November 24th, 2006 at 1:16 pm
I agree with a lot of what you’ve said. These are some well-considered points.
I take issue with the spirit of #6, though. Some systems are definitely broken, but a lot of times, phishing has little to do with a broken system, and more to do with the innocence of users opening a web page with a close approximation to their bank/savings plan/whatever. In the corporate environment at least, an ounce of prevention really is worth a pound of cure. I’ve recently had the opportunity to assist in revamping the security policy and practices at a .gov I’m working with. As part of that, we’ve re-written the policy to reflect the utility of pass-phrases, and implemented a short training program which explains how to create strong passwords, and basic social engineering practices. Obviously, we include phishing practices as part of the social engineering training, and you wouldn’t believe the number of light bulbs I see go on over people’s heads during the 45 minute session. Training can work; that said, I agree that you can’t specifically quantify as reducing likelihood of compromise by a specific percentage.

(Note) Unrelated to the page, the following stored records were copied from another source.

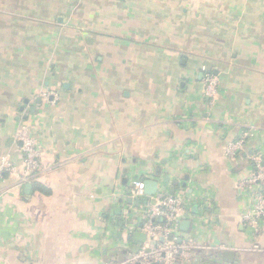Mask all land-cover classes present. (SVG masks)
<instances>
[{
	"label": "crops",
	"instance_id": "obj_1",
	"mask_svg": "<svg viewBox=\"0 0 264 264\" xmlns=\"http://www.w3.org/2000/svg\"><path fill=\"white\" fill-rule=\"evenodd\" d=\"M203 69L219 81L212 108ZM23 126L42 172L0 176V264L125 262L147 179L188 207L174 242L264 264L242 221L249 157H264V0H0V157L18 168Z\"/></svg>",
	"mask_w": 264,
	"mask_h": 264
},
{
	"label": "built area",
	"instance_id": "obj_2",
	"mask_svg": "<svg viewBox=\"0 0 264 264\" xmlns=\"http://www.w3.org/2000/svg\"><path fill=\"white\" fill-rule=\"evenodd\" d=\"M203 72V94L208 106L212 108L218 95L219 81L210 71L203 69ZM39 97L45 102L52 103L55 94L45 91L39 93ZM14 140L21 152V168L12 162L9 155L1 156L0 176L4 174L15 176L21 185L29 184L42 172L40 147L24 126L16 131ZM244 145L243 135L226 146V156L231 158L239 154ZM249 159L254 170L242 182V187L252 193L254 204L242 215V221L253 240L250 250L264 254V248L258 243L261 226L264 223V157L255 153ZM133 197L146 199L145 221L142 225L146 240L136 254L121 264H198L200 261L218 264L219 255L227 251L228 248L223 245L212 247L185 240L180 243L174 242L180 218L188 213V207L176 197L160 192L147 197L143 181L133 183ZM133 231L134 228L129 226L128 233L131 234Z\"/></svg>",
	"mask_w": 264,
	"mask_h": 264
},
{
	"label": "water",
	"instance_id": "obj_3",
	"mask_svg": "<svg viewBox=\"0 0 264 264\" xmlns=\"http://www.w3.org/2000/svg\"><path fill=\"white\" fill-rule=\"evenodd\" d=\"M143 183H144V193L147 197H151V196H154L158 192H164L165 191L164 188L158 187V183L155 180L147 179V180L143 181ZM26 189L27 190L30 189V185H26ZM138 200H140V199H138ZM137 202H139V201H137ZM142 202L145 203L146 199H142ZM187 226H188V223L183 222V223H181L180 228L184 231V230H186V228H184V227H187ZM134 239L140 244L141 243L143 244L146 240L145 235L142 233L135 234ZM160 241H162V239H160ZM180 242H181V240H179V243ZM139 250H140V248L138 246L133 247L134 253H137ZM222 258L224 261L232 262L231 260H232V258H234V254L225 251L222 253Z\"/></svg>",
	"mask_w": 264,
	"mask_h": 264
}]
</instances>
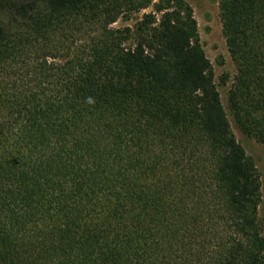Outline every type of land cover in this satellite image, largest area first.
Instances as JSON below:
<instances>
[{
    "label": "trees",
    "instance_id": "trees-1",
    "mask_svg": "<svg viewBox=\"0 0 264 264\" xmlns=\"http://www.w3.org/2000/svg\"><path fill=\"white\" fill-rule=\"evenodd\" d=\"M220 16L264 144V0ZM261 187L188 0H0V264H264Z\"/></svg>",
    "mask_w": 264,
    "mask_h": 264
},
{
    "label": "rangeland",
    "instance_id": "rangeland-1",
    "mask_svg": "<svg viewBox=\"0 0 264 264\" xmlns=\"http://www.w3.org/2000/svg\"><path fill=\"white\" fill-rule=\"evenodd\" d=\"M188 2L194 8L199 27L200 39L213 64L215 81L221 92L222 100L232 124V128L239 141L244 145L248 155L254 159L260 172L262 187L259 215L264 222V144L246 135L239 128L229 107L228 91L231 87L236 68L223 34V26L220 16V0H188ZM139 17H141V14L135 15L133 21L137 20ZM133 21H130V23ZM127 22L128 21L126 20H120L116 23V26L125 25ZM72 28L73 31H85L84 34H79L77 36L82 39H87L94 35L95 31H99L98 25L91 23L83 26H73Z\"/></svg>",
    "mask_w": 264,
    "mask_h": 264
}]
</instances>
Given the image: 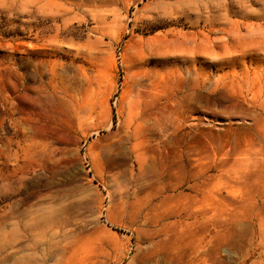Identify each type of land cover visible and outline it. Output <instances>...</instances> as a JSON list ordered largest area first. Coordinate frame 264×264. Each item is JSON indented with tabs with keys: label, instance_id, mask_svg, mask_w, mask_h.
<instances>
[{
	"label": "rangeland",
	"instance_id": "rangeland-1",
	"mask_svg": "<svg viewBox=\"0 0 264 264\" xmlns=\"http://www.w3.org/2000/svg\"><path fill=\"white\" fill-rule=\"evenodd\" d=\"M263 100L264 0H0V264H264Z\"/></svg>",
	"mask_w": 264,
	"mask_h": 264
},
{
	"label": "bare ground",
	"instance_id": "bare-ground-1",
	"mask_svg": "<svg viewBox=\"0 0 264 264\" xmlns=\"http://www.w3.org/2000/svg\"><path fill=\"white\" fill-rule=\"evenodd\" d=\"M260 112H261V117H262V126H261V145H260V150H259V161H260V164H261V166H260V168L259 169H261V171L260 172H262L263 174H264V100H263V102L261 103V106H260ZM114 152H116V150H114ZM125 153V152H124ZM115 154V153H114ZM113 154V155H114ZM117 154V153H116ZM124 161V160H123ZM248 165H249V163H248ZM252 164H250V166H251ZM248 167V166H247ZM250 169V168H249ZM254 169V168H253ZM252 169V170H253ZM258 169V170H259ZM255 171V170H254ZM247 172V171H246ZM253 172V171H252ZM259 172V173H260ZM249 174H251V169L249 170V172H248ZM254 174V173H253ZM260 175H261V173H260ZM248 176V175H247ZM252 178V177H251ZM250 180V179H249ZM252 180V179H251ZM250 180V181H251ZM248 181V180H247ZM252 182V181H251ZM251 187V186H250ZM248 203H249V205H250V208H251V206H252V209L254 210V209H256V211L259 209V211L261 210V212L262 213H264V186H263V190H256V191H252V190H250L249 191V193H248ZM247 201V200H246ZM256 202H259V204L257 205V204H255ZM247 203V202H246ZM257 221V220H256ZM39 224V223H38ZM174 228H176V225L174 224V225H170V230L171 229H174ZM43 229H44V227H43ZM163 230V229H162ZM166 230H167V228L166 227H164V230H163V232H164V234H165V236L167 235V233H166ZM172 234H173V232H172ZM171 234V235H172ZM168 236V235H167ZM108 248V247H107ZM109 250H110V248H109ZM108 249H107V251H109ZM101 251H102V253L103 252H107L106 251V249H104V248H101ZM151 253V252H150ZM150 253H148V254H150ZM146 257H148V256H146ZM146 257H144V258H142L141 259V261H140V264H145V263H147V259H146ZM119 260V259H118ZM117 260V261H118ZM121 260V259H120ZM184 262H185V264H198V263H196L192 258H189V259H187V257L185 256L184 257Z\"/></svg>",
	"mask_w": 264,
	"mask_h": 264
}]
</instances>
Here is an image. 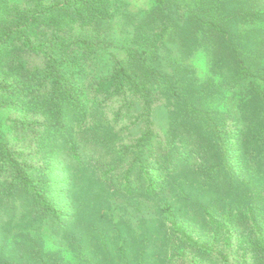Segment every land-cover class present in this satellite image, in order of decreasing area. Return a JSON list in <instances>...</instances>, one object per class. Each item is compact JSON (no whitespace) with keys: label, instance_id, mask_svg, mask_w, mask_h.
I'll use <instances>...</instances> for the list:
<instances>
[{"label":"rangeland","instance_id":"obj_1","mask_svg":"<svg viewBox=\"0 0 264 264\" xmlns=\"http://www.w3.org/2000/svg\"><path fill=\"white\" fill-rule=\"evenodd\" d=\"M69 26L64 44L93 45L78 51L74 100L53 96L44 58L17 40L0 48V160L8 152L60 213L44 212L0 163V264H182L168 212L219 241L199 264H244L239 238L224 250L202 207L221 225L241 222L252 199L264 221V0H84ZM227 40L242 46L248 76ZM224 126L235 162L217 174Z\"/></svg>","mask_w":264,"mask_h":264},{"label":"trees","instance_id":"obj_2","mask_svg":"<svg viewBox=\"0 0 264 264\" xmlns=\"http://www.w3.org/2000/svg\"><path fill=\"white\" fill-rule=\"evenodd\" d=\"M27 1V5H22L21 7L14 5L11 7L7 4V0H0V48L17 40L21 43L18 48L19 50L22 47L23 52H26V54L30 51L33 52L30 53L32 55L41 59L44 58V72L46 76L48 75L46 78H49L54 86L52 92L53 96L56 98L69 96V99L74 100L78 97L79 91H81V84L79 82V77H75L74 80H71L70 76L72 75V70L74 66L75 70H77V60L85 54L84 51H92L93 45L88 44L86 39L83 38L85 40L73 42L69 44V47L64 44V41H71L70 38L68 36L62 37L61 34L64 30L62 29L63 25L70 24L68 29L73 27V24H75V11L81 6V3H84V0ZM54 19L58 20V22L55 23L51 21ZM56 26L58 27L56 30H51L52 27ZM211 29L216 31L221 37L226 38V33H228L227 30L219 26L211 27ZM32 34L33 36L38 34L40 39L39 44L31 41L30 37H32ZM227 42L232 45L230 41L227 40ZM49 44H51V46H49ZM241 47L242 46L232 45V49L237 55L241 74L248 76L251 68L249 67L248 59L244 56V51ZM47 48L49 49L47 50ZM82 49L85 50L79 53L78 51ZM67 50L70 52L67 53ZM124 69L123 67L120 68L121 71ZM121 75L120 72L119 76ZM118 80L121 82V79ZM224 129H226L225 126L223 132L215 135V142L213 143L215 148L214 153L219 160V166L215 170L217 174L232 170L231 163L235 162L234 159H231V157H234L236 154V150H234L235 142H233V139L227 140L230 132L227 130V133L226 131L224 133ZM206 131L211 132L208 129ZM210 138L214 141L213 133ZM142 143L143 141L141 144ZM260 154V158L264 157V152L262 150ZM75 157H77V154H75ZM237 159L238 158H236V160ZM262 159L264 160V158ZM0 163L3 167L5 165L12 167V180L26 189V191L34 197L35 202L44 212L54 218L60 216L59 211L52 206L47 196H45L41 190V182L31 178L29 174L24 171V167L17 165L12 156L8 155V152L1 157ZM113 167L110 168L111 172L114 170ZM139 167L141 171L146 170L142 163L139 164ZM132 172L133 168H128L121 174L124 189H126L128 193H132V183L130 180ZM211 173H214V171ZM105 174L108 175L109 172ZM145 174L147 178L150 177L146 171ZM148 181V187H150L148 193H152V195L156 194L155 190H157V186H155L150 178ZM249 203L248 213L246 216H242L241 222L237 219L231 220L229 218L226 220L225 224L221 225V223L217 221L215 214L209 208L202 207V213L210 227L222 233V248H224V250L232 248L235 237H238V242L244 250L242 255V258L245 260L244 264L248 263V256H246L248 247L253 248L251 262L248 264H264V221L257 216L254 200L251 199ZM168 215L171 220V230L173 232L171 238H175L180 243L181 248L184 249L180 257L183 260L182 264H199L197 262V255L205 252L210 254L211 250L216 248L219 243L216 238H212L208 242H203L202 239L189 233L187 227L179 224L171 212H168ZM192 256H195L196 259H192ZM221 257L228 263L229 257L223 252L221 253ZM201 263L202 261L200 264Z\"/></svg>","mask_w":264,"mask_h":264}]
</instances>
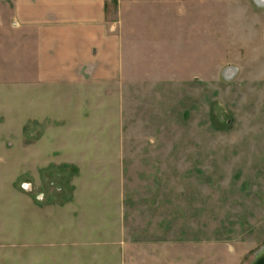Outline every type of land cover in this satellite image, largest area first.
<instances>
[{
	"label": "rangeland",
	"instance_id": "rangeland-1",
	"mask_svg": "<svg viewBox=\"0 0 264 264\" xmlns=\"http://www.w3.org/2000/svg\"><path fill=\"white\" fill-rule=\"evenodd\" d=\"M194 6L161 10L165 68H0V264H247L264 244V1Z\"/></svg>",
	"mask_w": 264,
	"mask_h": 264
},
{
	"label": "crops",
	"instance_id": "crops-1",
	"mask_svg": "<svg viewBox=\"0 0 264 264\" xmlns=\"http://www.w3.org/2000/svg\"><path fill=\"white\" fill-rule=\"evenodd\" d=\"M197 2L0 0V9L11 11V17L0 16V68H30L42 83L69 77L83 83L93 68L100 84L118 68H165V10ZM157 22L158 32L151 33Z\"/></svg>",
	"mask_w": 264,
	"mask_h": 264
},
{
	"label": "water",
	"instance_id": "water-1",
	"mask_svg": "<svg viewBox=\"0 0 264 264\" xmlns=\"http://www.w3.org/2000/svg\"><path fill=\"white\" fill-rule=\"evenodd\" d=\"M247 264H264V244L257 249Z\"/></svg>",
	"mask_w": 264,
	"mask_h": 264
},
{
	"label": "bare ground",
	"instance_id": "bare-ground-1",
	"mask_svg": "<svg viewBox=\"0 0 264 264\" xmlns=\"http://www.w3.org/2000/svg\"><path fill=\"white\" fill-rule=\"evenodd\" d=\"M261 1L263 2L264 0H260V2H261Z\"/></svg>",
	"mask_w": 264,
	"mask_h": 264
}]
</instances>
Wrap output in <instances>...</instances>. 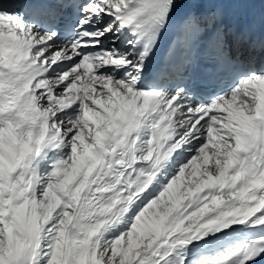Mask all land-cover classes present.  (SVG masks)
<instances>
[{
    "label": "snow or ice",
    "instance_id": "snow-or-ice-1",
    "mask_svg": "<svg viewBox=\"0 0 264 264\" xmlns=\"http://www.w3.org/2000/svg\"><path fill=\"white\" fill-rule=\"evenodd\" d=\"M0 264H264V0H0Z\"/></svg>",
    "mask_w": 264,
    "mask_h": 264
}]
</instances>
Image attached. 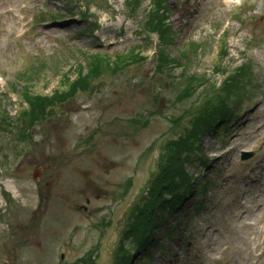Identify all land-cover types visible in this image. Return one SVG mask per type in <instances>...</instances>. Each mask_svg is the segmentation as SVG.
Wrapping results in <instances>:
<instances>
[{
    "label": "rangeland",
    "instance_id": "obj_1",
    "mask_svg": "<svg viewBox=\"0 0 264 264\" xmlns=\"http://www.w3.org/2000/svg\"><path fill=\"white\" fill-rule=\"evenodd\" d=\"M164 6V53L186 56L156 70L153 0H0V264L121 263L133 206L191 139L195 189L130 264H248V235L264 264V0ZM97 53L128 57L70 96ZM26 97L56 103L15 125Z\"/></svg>",
    "mask_w": 264,
    "mask_h": 264
},
{
    "label": "trees",
    "instance_id": "obj_2",
    "mask_svg": "<svg viewBox=\"0 0 264 264\" xmlns=\"http://www.w3.org/2000/svg\"><path fill=\"white\" fill-rule=\"evenodd\" d=\"M153 6L155 10L152 11V13L155 14V16L151 19L150 26L148 27V22H146L145 27L148 31L157 34L158 49L153 59L156 64L155 69L157 70L158 65L162 66L166 61H169L171 64L177 63L178 60L183 58V55L186 56V54L182 53L178 56L168 57V55L164 53L165 47L172 41L173 30L171 28L172 26L165 22L166 7L164 6V0H153ZM149 17L148 14L147 19H149ZM193 46L197 45L193 44ZM193 46L192 49H195ZM127 57L126 55L123 56L122 59L115 57L112 59L111 63H107V60L110 59L104 57L102 54H95L92 58L88 73H84V75L81 74L80 76L82 77L81 84L71 86L68 88L67 92L70 96H74L79 90L85 88L88 74L101 73V71L105 69L115 71ZM243 73L240 72L238 74L240 81ZM26 99L28 103L30 102L31 110L26 111L22 120L15 122V125L22 123H29L30 125V123H36L40 117L49 116L47 112L50 109L48 108L53 107L56 103L55 100L48 99L47 97H34L31 99L26 97ZM225 107L223 102V109H221L223 117L228 115L227 108ZM212 116L213 114L210 113L209 118ZM203 123L204 119L199 120L197 116L192 120V124L197 126L195 131L196 134L203 131V129H212L213 124L208 123V125H210L206 128V125L203 127ZM191 140L188 141L191 142ZM174 142L170 143V146H173ZM195 142L196 140H193V146ZM187 143L186 146L183 147L184 152H176L177 147L183 146V143L176 142V144L164 154V160L159 163L158 169L152 174L146 194L141 195L138 200V206H133L132 208L131 218L127 226L128 228L125 231V234L131 233L134 239L132 243V253L130 255L128 252L121 263L116 261L115 264H130L135 254L141 253L146 255L148 243H150L155 233L156 226L165 219L166 214L174 213L176 209L180 207L187 194L194 190L191 173L187 170V166L194 163L195 160L192 151L193 147L191 148V152H189L187 150ZM180 150L181 148H179V151Z\"/></svg>",
    "mask_w": 264,
    "mask_h": 264
},
{
    "label": "water",
    "instance_id": "obj_3",
    "mask_svg": "<svg viewBox=\"0 0 264 264\" xmlns=\"http://www.w3.org/2000/svg\"><path fill=\"white\" fill-rule=\"evenodd\" d=\"M250 155H251V153H243L242 158H247V157H249Z\"/></svg>",
    "mask_w": 264,
    "mask_h": 264
},
{
    "label": "bare ground",
    "instance_id": "obj_4",
    "mask_svg": "<svg viewBox=\"0 0 264 264\" xmlns=\"http://www.w3.org/2000/svg\"><path fill=\"white\" fill-rule=\"evenodd\" d=\"M246 212V211H245Z\"/></svg>",
    "mask_w": 264,
    "mask_h": 264
}]
</instances>
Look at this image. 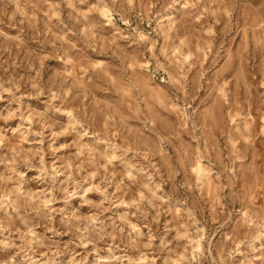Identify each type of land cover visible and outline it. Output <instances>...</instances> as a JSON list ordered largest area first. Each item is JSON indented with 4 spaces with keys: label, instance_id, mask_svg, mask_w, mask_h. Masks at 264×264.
<instances>
[{
    "label": "clouds",
    "instance_id": "1",
    "mask_svg": "<svg viewBox=\"0 0 264 264\" xmlns=\"http://www.w3.org/2000/svg\"><path fill=\"white\" fill-rule=\"evenodd\" d=\"M0 264H264V0H0Z\"/></svg>",
    "mask_w": 264,
    "mask_h": 264
}]
</instances>
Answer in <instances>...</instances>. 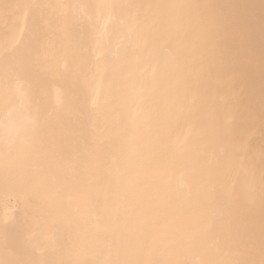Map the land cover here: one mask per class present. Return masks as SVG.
<instances>
[{
  "label": "bare ground",
  "instance_id": "bare-ground-1",
  "mask_svg": "<svg viewBox=\"0 0 264 264\" xmlns=\"http://www.w3.org/2000/svg\"><path fill=\"white\" fill-rule=\"evenodd\" d=\"M0 264H264V0H0Z\"/></svg>",
  "mask_w": 264,
  "mask_h": 264
}]
</instances>
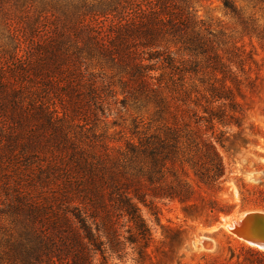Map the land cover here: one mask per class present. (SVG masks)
I'll use <instances>...</instances> for the list:
<instances>
[{"label":"trees","instance_id":"obj_1","mask_svg":"<svg viewBox=\"0 0 264 264\" xmlns=\"http://www.w3.org/2000/svg\"><path fill=\"white\" fill-rule=\"evenodd\" d=\"M20 1L0 0V264H109L128 249L145 264L139 205L176 200L196 214L205 200L206 225L232 213L215 196L229 172L211 136L242 127L251 54L220 52L186 0ZM112 104L149 111L116 149L97 130ZM237 186L239 211H264L263 184ZM237 248L264 264V251ZM230 253L209 264H245Z\"/></svg>","mask_w":264,"mask_h":264},{"label":"rangeland","instance_id":"obj_2","mask_svg":"<svg viewBox=\"0 0 264 264\" xmlns=\"http://www.w3.org/2000/svg\"><path fill=\"white\" fill-rule=\"evenodd\" d=\"M186 1L197 18L217 36L215 43L220 52L224 53L233 46L243 55L251 54L254 63L246 61L245 69L250 68L249 77L254 80L255 86L237 92V98L244 104L246 110L242 127H231L222 140L216 138L218 131L211 136L214 147L229 172L222 190L215 196L228 203H235L236 207L229 215L220 214L216 222L206 225L203 211L205 200L200 201L201 209L196 214H194L195 210L186 209L185 205L176 200L156 201V211L139 205V213L150 228L153 237V243L147 250L148 257L145 264H209L208 255L229 259L231 251L234 252L232 260L237 256L241 260L244 258L246 264L259 259L260 256L239 251L237 244L245 243L232 235L223 225L231 219L241 218L247 212L238 209L239 182L264 185V41L260 42L254 34L246 31L240 22L244 20L249 25L254 23L259 29H264L262 5L253 6L250 0H232L239 10L238 18L224 9L222 0ZM19 4H32L33 7L41 8V0H21ZM232 64L233 70L244 79L234 61ZM112 79L115 81V78ZM114 85L118 90L116 82ZM148 112L146 109L138 110L131 104H127L124 108L112 104L97 130L104 134L109 146L116 149V145H121L122 140L128 137L132 119L147 116ZM250 123L255 126L253 131L250 130ZM118 139L120 141H117ZM203 194L212 195L209 192ZM186 215L190 217L186 218ZM124 221L120 222L124 224L121 228L123 235L126 234ZM126 251L120 259L115 256L109 258V264H138L137 255L130 249Z\"/></svg>","mask_w":264,"mask_h":264},{"label":"water","instance_id":"obj_3","mask_svg":"<svg viewBox=\"0 0 264 264\" xmlns=\"http://www.w3.org/2000/svg\"><path fill=\"white\" fill-rule=\"evenodd\" d=\"M230 233L245 244L264 250V211L250 210L231 220Z\"/></svg>","mask_w":264,"mask_h":264},{"label":"bare ground","instance_id":"obj_4","mask_svg":"<svg viewBox=\"0 0 264 264\" xmlns=\"http://www.w3.org/2000/svg\"><path fill=\"white\" fill-rule=\"evenodd\" d=\"M244 215H245V213H244ZM244 215H243V216H244ZM243 216H242V217H243ZM237 219H238V218H237ZM237 219H236V220H237ZM231 220H232V219H231ZM231 220H230L227 224H224V225H223L228 231H230L229 227L232 226Z\"/></svg>","mask_w":264,"mask_h":264}]
</instances>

November 24th, 2006 at 3:53 pm
So… do you think I (RSnake) would be unable to phish those users after that training if I really felt like it? Care to stake your reputation on it? I sure wouldn’t (even if I had personally done the training). See I completely believe you when you say that lightbulbs went off, because most people know zero about security. But that doesn’t mean they are suddenly safer by sitting through one training class on how to look at the URL bar. In fact, I’ve seen security experts who were phished before. It’s just not as simple as education.
The problem is people THINK they know what they’re doing after a training program, but they are completely unarmed for the reality of even the most subtle exploitation. The spirit of my comment there is that people get the feeling that they are secure but nothing has changed.
I have a similar issue with teaching self defense (not martial arts but self defense classes). Instead of telling them that they have no hope in a fight without years of training these horrible teachers tell them they are safe and should feel empowered by carrying keys in their hand while walking alone at night in a bad neighborhood. Instead they should simply avoid any possibility of getting into a conflict. They should carry a gun whenever possible and always travel in groups. That would actually reduce the possibility of successful attack.
Feeling secure has nothing to do with being secure. It probably CAN help fraud by some small fraction, but the reality is those users are really no better off than when they were before the training statistically speaking. They would be far better off if someone just installed some good anti-phishing software on their machine - thereby spending dollars where it can actually help instead of giving them a false sense of security.
Anyway, go ahead and do your training. It’s not going to hurt anything probably. However, I won’t be suggesting to any Execs that they should be investing their IT budget into anti-phishing training anytime soon.